The bigger commitment behind the criticism
Provost’s willingness to speak so freely also settles a question that has hung over Alpine since he replaced Luca de Meo as Renault CEO in July 2025: whether the new leadership might walk away from Formula 1 altogether, particularly after the bold decision to shutter Renault’s works engine programme in favour of customer Mercedes power. His answer was unequivocal — “F1 is by far the biggest sporting event, all categories included” — citing the sport’s 800 million-plus followers and growing young audience as reasons a “veteran” brand like Renault must stay and recover its rightful position.
The recovery itself, he stressed, is about foundations rather than speed. After Alpine finished last in the 2025 constructors’ championship, the team sits fifth in 2026 — though only a single point ahead of a surging Racing Bulls. Provost’s target is points at every race and what he calls “robustness of the recovery” over quick wins: “We know also we stay humble, we know also what we have still to do.”
- Alpine finished last in the 2025 constructors’ standings before its switch to Mercedes power for 2026.
- The team scored a double points finish at Silverstone but described the weekend as “damage limitation”.
- Otro’s celebrity roster also included Rob McElhenney and Michael B. Jordan at various points of the investment.
- Any sale completed after September would no longer require Renault’s approval — a deadline both sides are watching.

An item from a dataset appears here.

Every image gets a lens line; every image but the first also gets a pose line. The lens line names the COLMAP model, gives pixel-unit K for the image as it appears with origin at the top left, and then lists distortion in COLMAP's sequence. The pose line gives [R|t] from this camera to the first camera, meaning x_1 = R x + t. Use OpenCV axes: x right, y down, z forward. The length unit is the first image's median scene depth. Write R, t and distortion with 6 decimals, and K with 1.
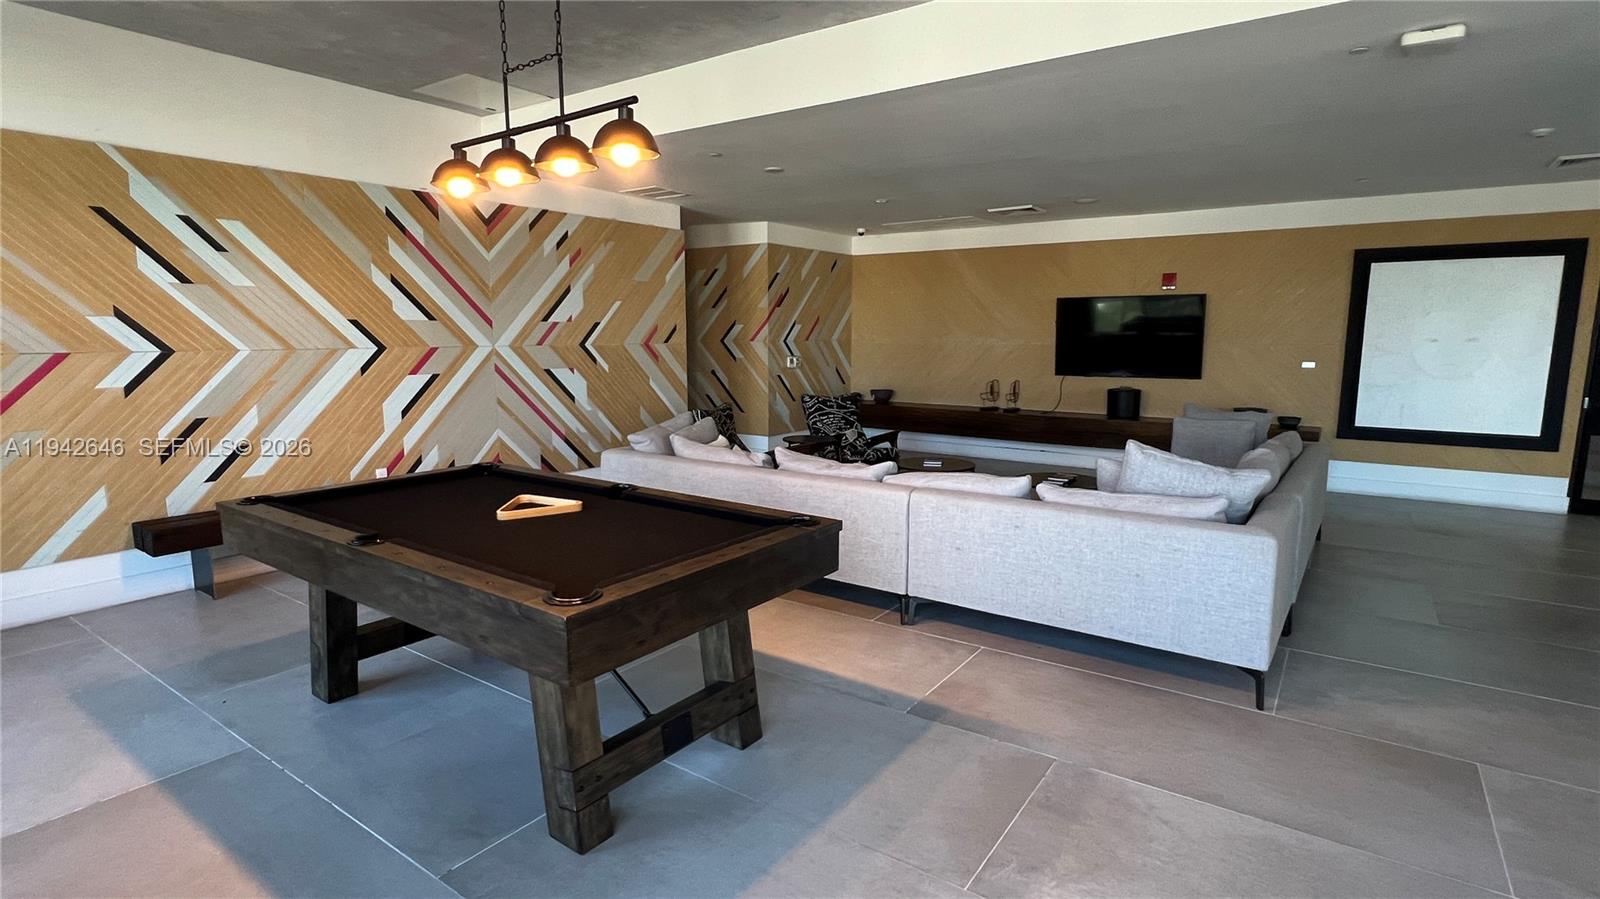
lens RADIAL K [[797.4, 0, 800.0], [0, 797.4, 449.5], [0, 0, 1]] dist [-0.001723, 0.001108]
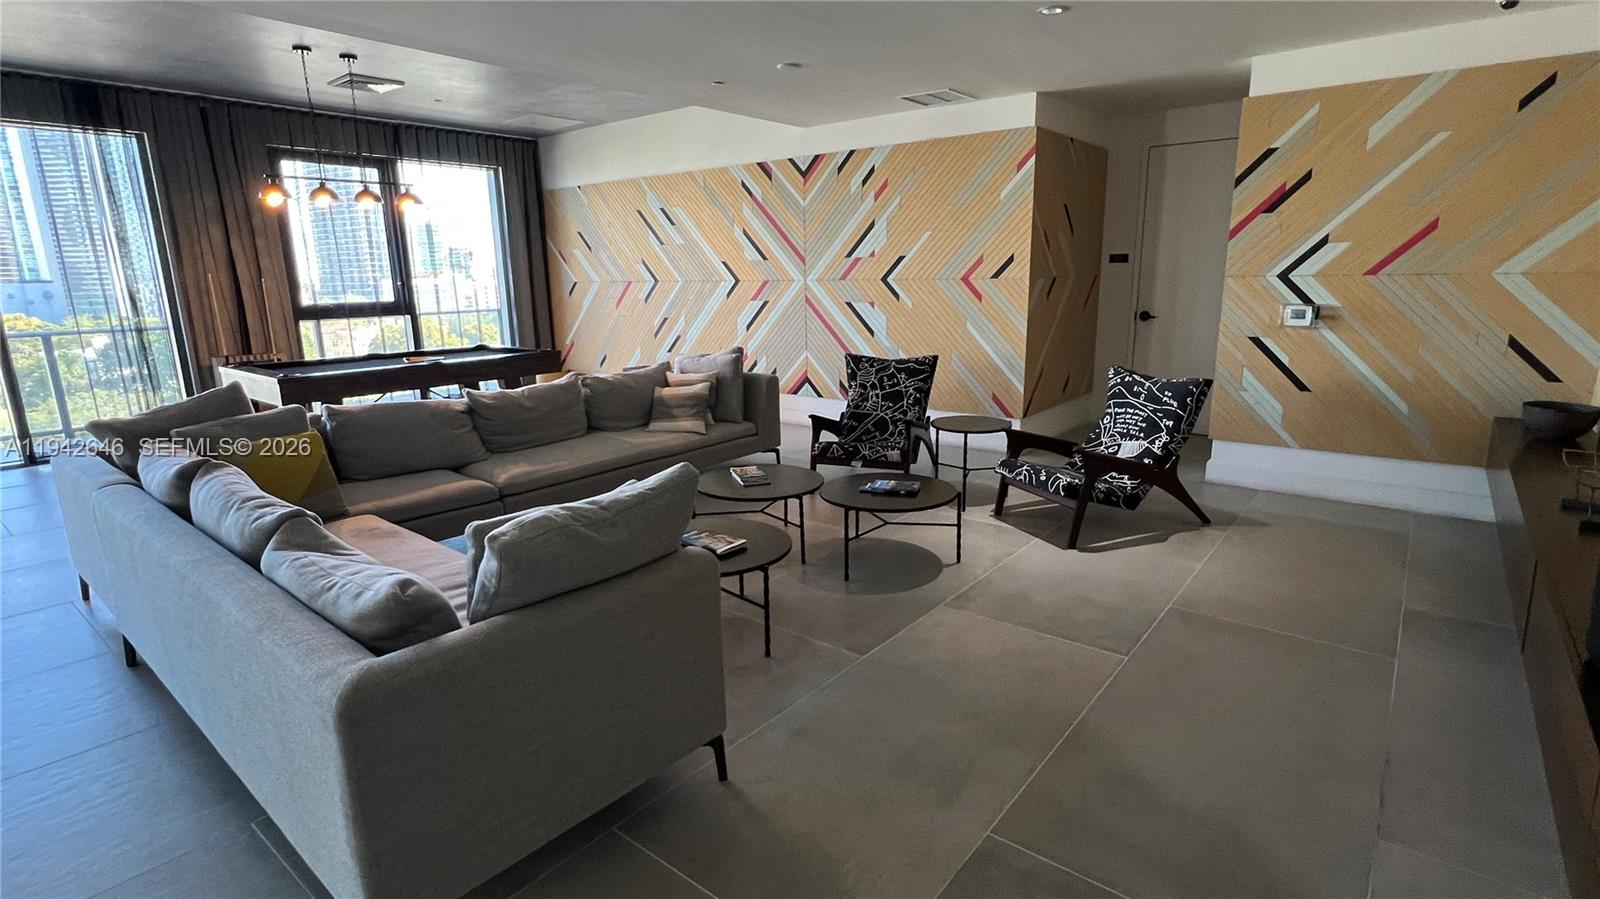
lens RADIAL K [[781.6, 0, 800.0], [0, 781.6, 449.5], [0, 0, 1]] dist [0.001174, -0.000220]
pose [[-0.064479, 0.218905, -0.973613, 0.616257], [-0.132987, 0.965057, 0.225788, -0.112105], [0.989018, 0.144037, -0.033115, 0.807394]]
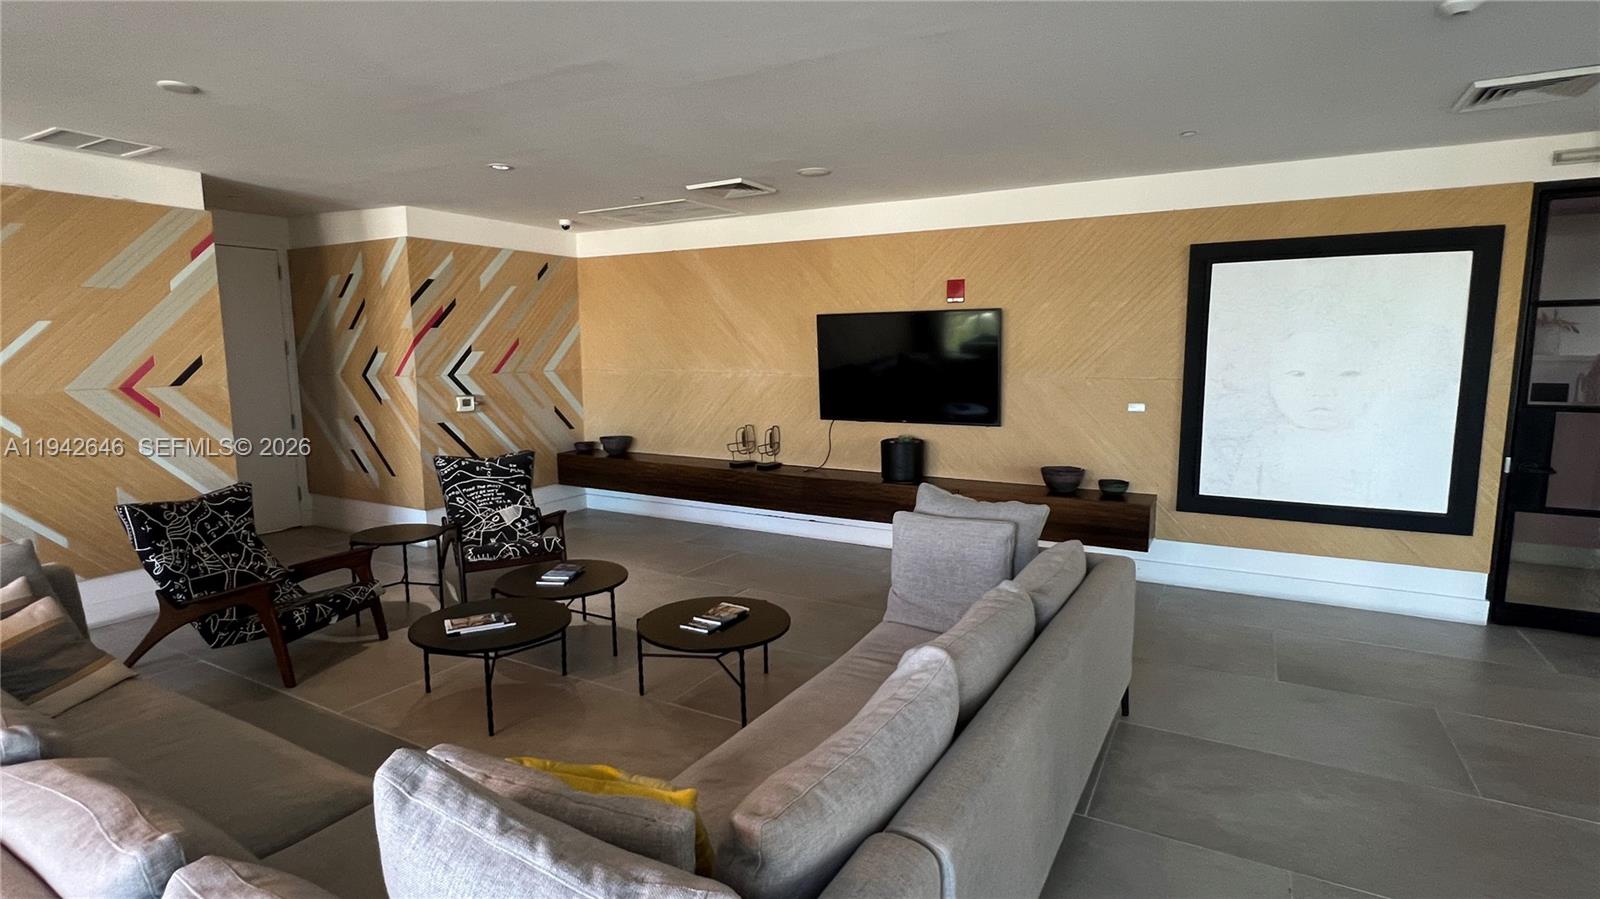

The irony of the whole affair is that Otro’s investment will almost certainly go down as a financial triumph — a potential tripling of its money in three years, purely on the rising tide of F1 valuations. But Provost’s verdict reframes what that success actually was: a bet on the sport’s growth, not a contribution to it. As Alpine rebuilds around Mercedes power and a stabilised structure, Renault’s message to the next investor is unmistakable — the era of shareholders who only show up in the team photo is over.